### ASSIGNED TASK
Print every line of text from the entries below, character for character, keeping the original line breaks.

### DATA EXTRACT
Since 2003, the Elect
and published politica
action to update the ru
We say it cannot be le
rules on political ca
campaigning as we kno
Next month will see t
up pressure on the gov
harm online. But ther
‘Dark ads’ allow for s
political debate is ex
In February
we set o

### RESPONSE
Since 2003, the Elect
and published politica
action to update the ru
We say it cannot be le
rules on political ca
campaigning as we kno
Next month will see t
up pressure on the gov
harm online. But ther
‘Dark ads’ allow for s
political debate is ex
In February
we set o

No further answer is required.